When I saw the show’s tie in comic come up for review over on NetGalley I figured that would be a good way for me to sort of get back into the show. I’d read the comic and then when I had time I’d track down the series on DVD or something. Unfortunately, I think that you really need to have seen the show to really enjoy the stories in this book. I was hoping for something a bit more entry-level but apparently these comics were originally released digitally to fill in spaces between episodes and what not.
That totally makes sense now in retrospect.
All things considered, the stories aren’t that bad. Fans of the show will enjoy them, I’m sure. Heck, I haven’t really watched much of it and I enjoyed some of them. Like, even I could appreciate how cute one of the stories in the beginning was when http://premier-pharmacy.com/product-category/anti-fungal/ Oliver as a young man before he was lost at sea used his father’s connections to threaten our daring detective’s career back when he was just a patrol office. Then, later, as his vigilante self he left the detective some bad guys with a little note that referenced back to that event in the vaguest way possible. He might not have understood but Oliver did. And the reader understands, too. It’s just cute.

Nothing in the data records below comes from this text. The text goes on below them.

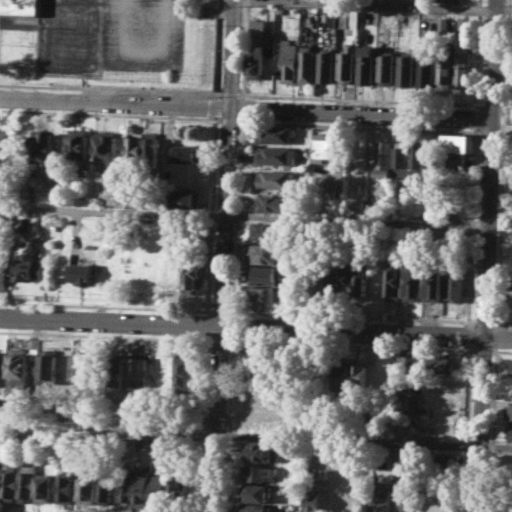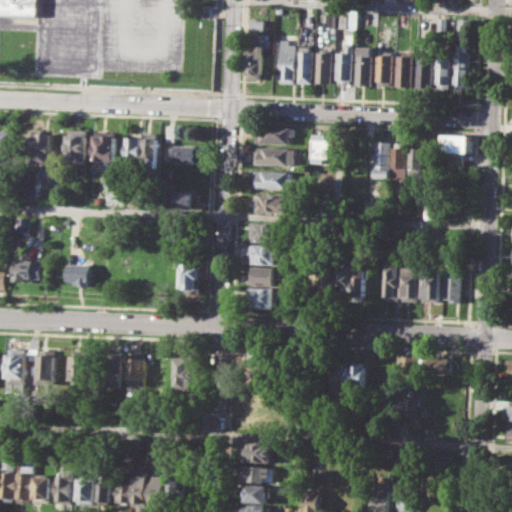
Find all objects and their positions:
building: (453, 1)
building: (454, 1)
road: (393, 5)
building: (21, 6)
building: (21, 7)
building: (331, 19)
building: (344, 19)
building: (443, 22)
building: (257, 23)
building: (257, 24)
building: (465, 26)
parking lot: (145, 35)
road: (218, 48)
road: (146, 52)
road: (479, 54)
building: (289, 60)
building: (255, 61)
building: (288, 61)
building: (306, 63)
building: (307, 63)
building: (346, 63)
building: (255, 64)
building: (345, 64)
building: (366, 64)
building: (325, 65)
building: (365, 65)
building: (324, 67)
building: (386, 67)
building: (406, 68)
building: (445, 68)
building: (385, 69)
building: (463, 69)
building: (463, 69)
building: (405, 70)
building: (426, 71)
building: (426, 71)
building: (445, 71)
street lamp: (16, 88)
street lamp: (119, 93)
road: (246, 107)
road: (218, 117)
road: (477, 117)
building: (174, 131)
building: (275, 133)
building: (274, 134)
building: (457, 142)
building: (6, 144)
building: (81, 144)
building: (82, 144)
building: (109, 145)
building: (154, 146)
building: (44, 147)
building: (154, 147)
building: (324, 147)
building: (457, 147)
building: (45, 148)
building: (137, 148)
building: (323, 148)
building: (108, 149)
building: (136, 149)
building: (5, 150)
building: (187, 153)
building: (190, 153)
building: (276, 155)
building: (276, 155)
building: (383, 157)
building: (383, 158)
building: (419, 160)
building: (419, 160)
building: (401, 162)
building: (402, 162)
road: (503, 162)
building: (275, 178)
building: (277, 179)
building: (34, 187)
building: (190, 197)
building: (187, 198)
building: (276, 202)
building: (274, 203)
building: (376, 205)
building: (433, 211)
road: (244, 215)
building: (2, 217)
road: (236, 217)
building: (3, 220)
building: (26, 223)
building: (25, 224)
road: (472, 226)
building: (265, 231)
building: (269, 231)
building: (269, 253)
building: (267, 254)
road: (223, 255)
road: (487, 256)
building: (31, 269)
building: (31, 269)
building: (82, 273)
building: (81, 274)
building: (267, 274)
building: (5, 275)
building: (195, 275)
building: (265, 275)
building: (4, 277)
building: (193, 277)
building: (394, 279)
building: (346, 280)
building: (363, 281)
building: (394, 282)
building: (412, 283)
building: (413, 283)
building: (433, 283)
building: (454, 283)
building: (453, 284)
building: (328, 286)
building: (432, 287)
building: (266, 297)
building: (269, 298)
road: (107, 306)
road: (221, 311)
road: (352, 316)
road: (483, 322)
road: (501, 323)
road: (233, 326)
road: (255, 326)
road: (105, 335)
road: (470, 335)
road: (497, 337)
road: (219, 340)
building: (511, 342)
road: (351, 345)
road: (483, 351)
road: (501, 351)
building: (258, 355)
building: (269, 357)
building: (19, 360)
building: (2, 362)
building: (2, 363)
building: (18, 364)
building: (509, 364)
building: (440, 365)
building: (444, 365)
building: (47, 366)
building: (82, 366)
building: (408, 366)
building: (79, 367)
building: (48, 368)
building: (115, 368)
building: (509, 368)
building: (139, 370)
building: (191, 370)
building: (165, 371)
building: (188, 371)
building: (139, 373)
building: (360, 373)
building: (361, 373)
building: (341, 375)
building: (342, 377)
building: (268, 379)
building: (17, 384)
building: (264, 398)
building: (438, 404)
building: (1, 406)
building: (2, 406)
building: (508, 410)
building: (507, 412)
building: (262, 420)
road: (229, 424)
road: (468, 428)
road: (493, 429)
building: (509, 432)
building: (509, 432)
road: (255, 435)
building: (1, 437)
building: (260, 451)
building: (262, 451)
building: (508, 461)
building: (261, 472)
building: (259, 473)
building: (28, 479)
building: (10, 480)
building: (10, 485)
building: (142, 485)
building: (34, 486)
building: (66, 486)
building: (68, 487)
building: (45, 488)
building: (126, 489)
building: (157, 489)
building: (88, 490)
building: (89, 490)
building: (134, 490)
building: (178, 490)
building: (159, 491)
building: (107, 492)
building: (257, 492)
building: (106, 493)
building: (179, 493)
building: (257, 493)
building: (383, 497)
building: (381, 498)
building: (409, 498)
building: (315, 499)
building: (407, 500)
building: (314, 501)
building: (255, 508)
building: (256, 508)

The rest of the stories I didn’t really get into because I don’t think I’m that far into the show to really appreciate them. That said, you probably are so you should definitely check it out. The artwork is great and the story telling seems pretty seamless. Considering that one of the authors of this book is the co-creator of the Arrow show and has worked in comics before, you can rest easy knowing that at least this tie-in series is handled by people who know what they are doing.
Final Thoughts: —
Fans of the Arrow CW series will fall right into this comic book series and really appreciate the additional stories built out of the world they know from the show. Crafted by one of the show’s co-creators, the comic supplements the stories and characters from the show with new plotlines that only add to the fan’s ability to enjoy the show across media platforms. Fans who aren’t as caught up on the show might be a little lost but even they can appreciate some of the stories told in this volume. Still, it’s probably a better idea to check when the digital versions were released and then make sure you’ve watched that far before tackling this particular TPB release.